I guess I'll file this under Wonders of the Internet and enjoy my twinkling branch. (Funnier still in that the actual lights [which are still up] do not twinkle.)


Tuesday, April 7, 2015

A Crack in the Glass, in the Order of Things

We heard the CRACK! while it was in the kitchen kiln. God almighty a broken piece of glass, and an oven full of work. Always feels like a curse, and I have to reach in there to take everything out, not knowing whether it's still in one piece or whether it will fall to pieces in my hands. Gives me the heebie jeebies.

I found it — a larger piece that E. and I labored over yesterday afternoon. I'm teaching him a new technique, and the lesson was slow and plodding, lots of re-dos, lots of "let's strip this layer off." Or rather, "let's strip all these layers off and start from the beginning."
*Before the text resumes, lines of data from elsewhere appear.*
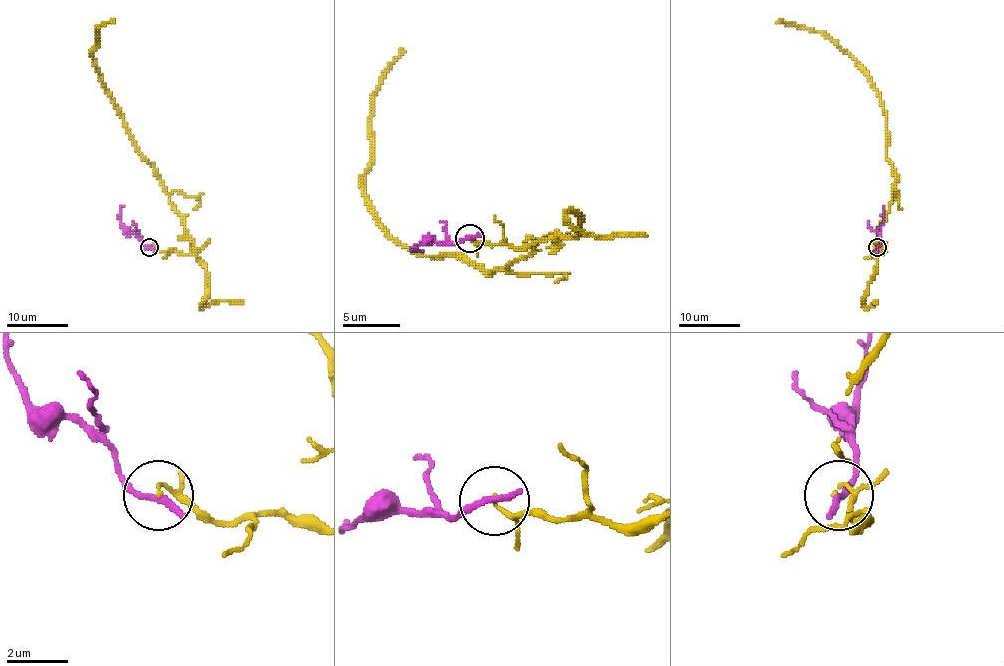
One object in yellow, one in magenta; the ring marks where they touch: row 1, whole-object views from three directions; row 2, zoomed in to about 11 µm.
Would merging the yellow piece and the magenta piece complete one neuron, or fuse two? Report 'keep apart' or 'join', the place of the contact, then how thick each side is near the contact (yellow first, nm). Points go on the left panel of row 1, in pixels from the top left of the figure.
keep apart | (149, 247) | 90/240 nm

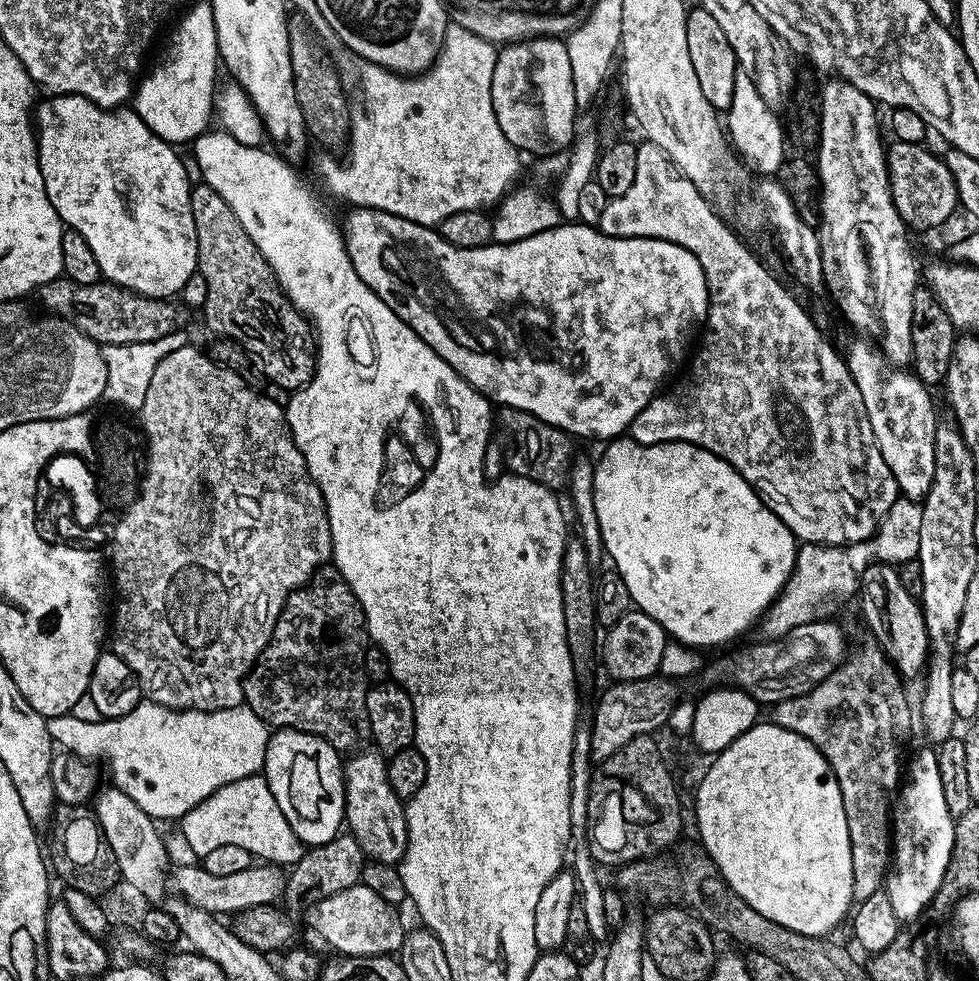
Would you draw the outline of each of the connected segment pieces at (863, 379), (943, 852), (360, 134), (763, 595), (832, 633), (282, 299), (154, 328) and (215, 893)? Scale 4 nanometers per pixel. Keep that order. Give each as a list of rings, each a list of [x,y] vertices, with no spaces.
[[[856,340],[849,346],[848,352],[846,351],[846,363],[858,386],[858,394],[862,394],[862,406],[866,406],[876,445],[882,458],[886,458],[886,466],[890,466],[901,493],[916,502],[923,501],[934,482],[934,438],[938,419],[936,404],[928,393],[931,392],[929,385],[921,382],[911,371],[890,363],[875,343],[864,340]]]
[[[924,748],[910,760],[906,764],[906,783],[899,789],[894,804],[893,850],[886,877],[886,891],[894,906],[894,914],[902,922],[916,922],[919,916],[927,913],[928,905],[942,886],[946,866],[950,866],[956,829],[956,821],[947,809],[937,753]]]
[[[449,23],[444,30],[444,45],[440,48],[440,55],[432,63],[431,68],[419,74],[401,74],[392,72],[388,68],[383,68],[377,64],[372,64],[368,60],[359,58],[353,59],[352,68],[360,72],[360,97],[354,100],[352,109],[352,131],[348,133],[348,160],[324,160],[320,164],[320,176],[324,179],[324,184],[336,196],[341,196],[344,200],[349,200],[349,205],[357,208],[373,208],[382,210],[390,214],[398,214],[402,218],[410,218],[410,222],[427,224],[429,226],[439,226],[443,220],[459,211],[474,211],[476,209],[487,209],[487,204],[499,205],[502,199],[507,196],[513,187],[512,179],[516,176],[516,171],[520,168],[521,153],[506,140],[502,130],[499,129],[498,119],[494,116],[494,109],[491,106],[490,84],[494,78],[494,66],[497,45],[491,40],[482,38],[462,26]]]
[[[617,438],[603,445],[604,453],[595,461],[593,470],[594,509],[597,511],[598,524],[601,526],[602,542],[611,567],[626,582],[633,605],[644,612],[654,622],[664,627],[665,633],[675,643],[686,644],[697,650],[705,650],[711,644],[728,644],[739,638],[743,632],[753,631],[754,625],[776,603],[784,586],[792,577],[796,565],[798,541],[784,523],[764,505],[756,491],[722,458],[710,454],[710,450],[687,444],[681,440],[671,440],[665,444],[639,444],[631,438]]]
[[[825,618],[803,624],[787,632],[780,640],[764,640],[760,644],[752,644],[718,661],[712,669],[707,669],[709,685],[741,688],[761,706],[775,706],[805,696],[814,690],[814,686],[833,676],[849,655],[850,647],[843,630],[832,622]]]
[[[200,182],[192,188],[190,206],[194,214],[194,226],[196,227],[196,266],[202,276],[206,278],[207,295],[206,302],[202,309],[204,320],[212,332],[223,333],[227,339],[235,340],[242,345],[264,370],[265,377],[272,380],[280,388],[295,390],[302,388],[312,381],[316,372],[316,358],[318,349],[314,329],[307,316],[303,316],[287,296],[280,291],[276,283],[276,275],[272,272],[271,266],[266,262],[264,255],[254,246],[250,234],[242,230],[242,222],[226,206],[226,202],[209,184]]]
[[[61,276],[44,283],[37,289],[36,296],[42,300],[49,313],[70,319],[87,337],[106,348],[110,345],[158,341],[186,326],[187,313],[183,307],[176,308],[173,301],[164,298],[140,296],[128,288],[118,287],[112,281],[80,284]]]
[[[267,862],[257,863],[251,868],[241,870],[238,874],[210,874],[203,866],[182,865],[173,867],[170,872],[170,888],[179,899],[189,903],[193,908],[201,908],[213,914],[228,912],[235,914],[250,906],[276,904],[286,888],[286,876],[279,867]]]

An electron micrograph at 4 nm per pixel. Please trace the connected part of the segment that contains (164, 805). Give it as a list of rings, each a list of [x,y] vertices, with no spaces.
[[[141,699],[134,710],[128,711],[124,716],[96,718],[96,721],[92,721],[76,715],[66,714],[47,719],[47,732],[53,743],[59,747],[61,745],[64,747],[61,749],[80,759],[108,760],[113,773],[113,785],[141,806],[147,816],[158,822],[172,818],[179,820],[222,786],[257,775],[264,766],[270,735],[269,725],[245,704],[206,711],[168,708],[152,700]]]

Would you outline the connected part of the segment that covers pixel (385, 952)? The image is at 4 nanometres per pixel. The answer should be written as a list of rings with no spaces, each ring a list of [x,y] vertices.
[[[362,883],[319,900],[311,912],[313,930],[341,957],[392,956],[404,945],[406,927],[396,913],[399,911]]]

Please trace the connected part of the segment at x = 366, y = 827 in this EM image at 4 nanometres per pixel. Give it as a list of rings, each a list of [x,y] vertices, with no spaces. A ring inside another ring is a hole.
[[[357,750],[343,761],[344,770],[344,824],[355,836],[369,861],[399,865],[408,848],[405,801],[394,794],[388,777],[388,762],[383,752]]]

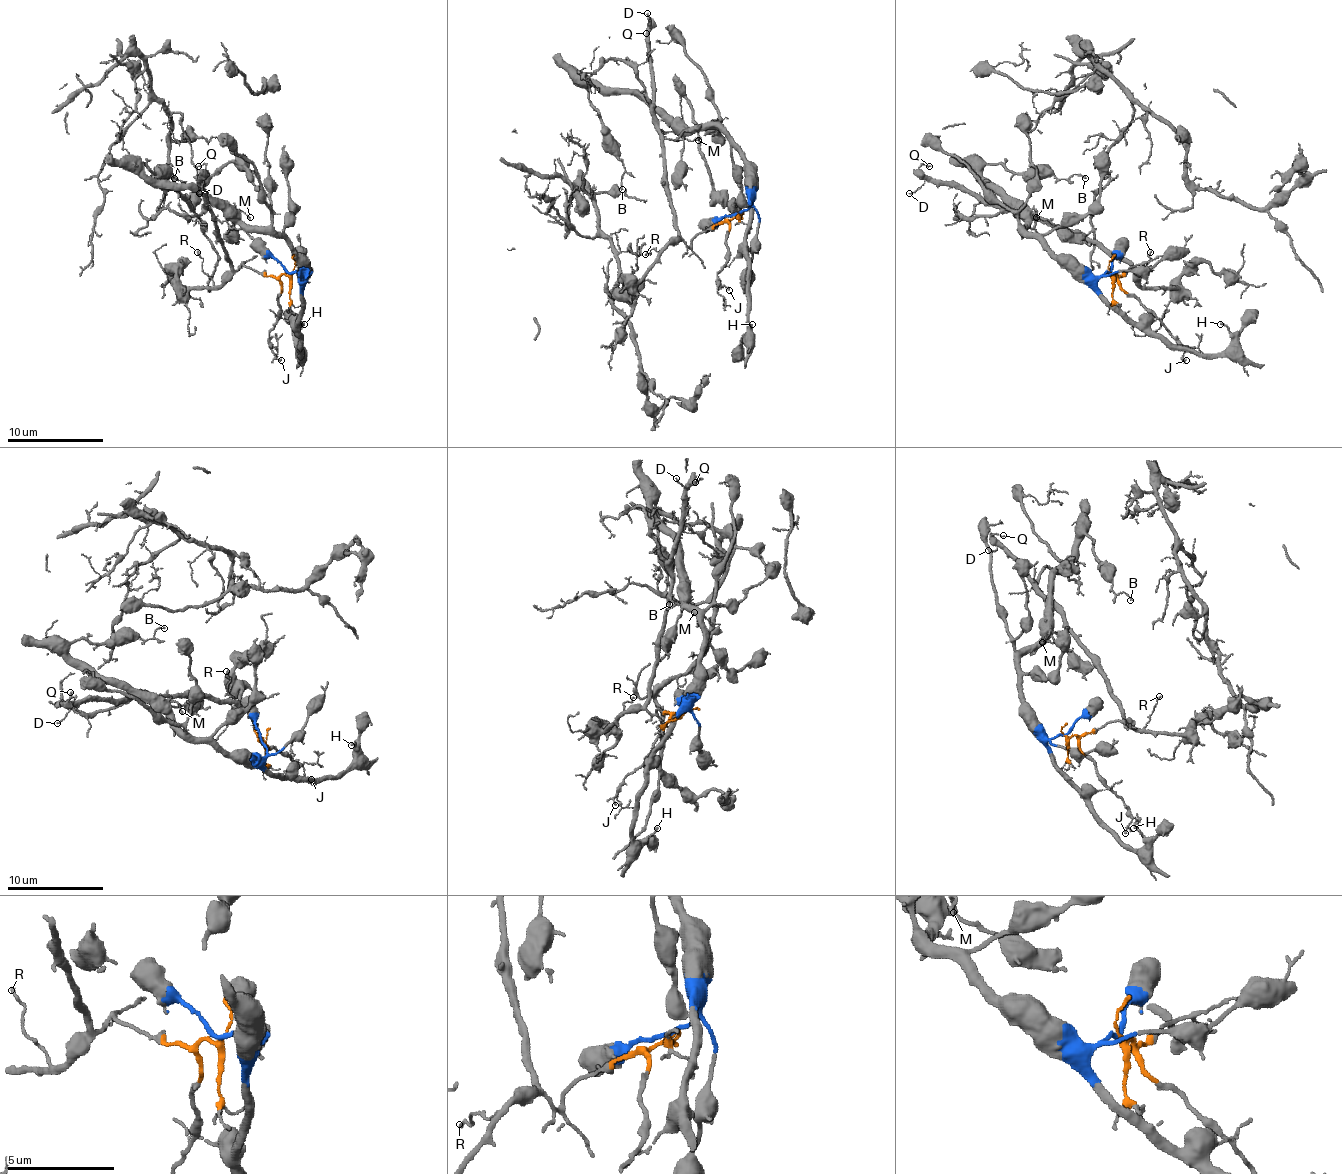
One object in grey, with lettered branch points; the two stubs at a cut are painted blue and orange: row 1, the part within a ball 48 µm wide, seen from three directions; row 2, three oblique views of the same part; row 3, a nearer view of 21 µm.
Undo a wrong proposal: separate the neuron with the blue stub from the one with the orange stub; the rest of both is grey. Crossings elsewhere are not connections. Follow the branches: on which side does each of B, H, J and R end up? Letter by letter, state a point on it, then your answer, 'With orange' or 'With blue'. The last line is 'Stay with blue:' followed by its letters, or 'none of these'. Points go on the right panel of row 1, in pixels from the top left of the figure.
B: Place: (1085, 178). With blue
H: Place: (1220, 324). With blue
J: Place: (1186, 360). With orange
R: Place: (1150, 252). With orange
Stay with blue: B, H

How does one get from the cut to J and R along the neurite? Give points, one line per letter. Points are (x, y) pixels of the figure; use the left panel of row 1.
J: (291, 273), (279, 278), (279, 318), (269, 333), (269, 347), (277, 359), (281, 359)
R: (291, 273), (277, 278), (262, 275), (243, 263), (217, 285), (202, 270), (198, 251)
Seems to be the best way to teach — and learn — a new task here in the Glass Factory. Do it, feel your way through it with the basic instructions, then do it again, always refining and re-defining the details and brush strokes. Some have the touch and some don't. Some are teachable, and others aren't. I enjoy the teaching to a point — there's always a deadline at my back. Between M. and I, we could probably teach a two-year course in what we do here. (Might be a better way to make $$, come to think of it.)

Anyway.

A cracked vessel. Which let out a second loud SNAP after I took it out to inspect, completely cooled.

When E. returned from sand-blasting, I showed him the piece. He's 26, and studied glass art in college, and has a physics-level understanding of how the molecules move about in glass, and gave me a quick tutorial in surface tension and the path of least resistance. He found the most probable point of origin of the crack, a small embedded stone, which most likely caused a heating/cooling inconsistency and, blammo — there it went.

I am perpetually fascinated by the curving direction a crack will take, the arc of it, how it feels like a living thing in my hands, a conglomeration of vibrating molecules that have misbehaved and will end up ker-plunking into the garbage can.

Never having studied glass arts, what I know I know intuitively; a martini, wine or champagne glass will exhibit its own behavioral traits based on the angle or curve of the cup. Once sand-blasted, I can break the stem of any one of them in a snap if I'm lose my concentration and grasp too tightly in the finishing process — a fact that has never failed to astound me.  I know the ping a flicked finger makes on glass that announces Too Thin To Bother With.  A well-tempered, appropriately thick piece of glass will make a mid-toned ringing klung sound that says All Is Well. So much is decided on the song a piece of glass intones, its solitary note of suitableness. (M. is a generous Goodwill donor.)

Our little machine rumbles and clatters along, and sometimes it sings.

Ironic that yesterday I spent a good long stretch of the afternoon teaching E. the techniques I use to layer color, and then today listened in fascination while he taught me the physics of the crack. Much to be learned, from either side.

I was appropriately humbled.
I was trying to capture the often-seen prismatic effect a crack makes, but the light wasn't right.


The crack as seen on the base of the vessel: beautiful curve!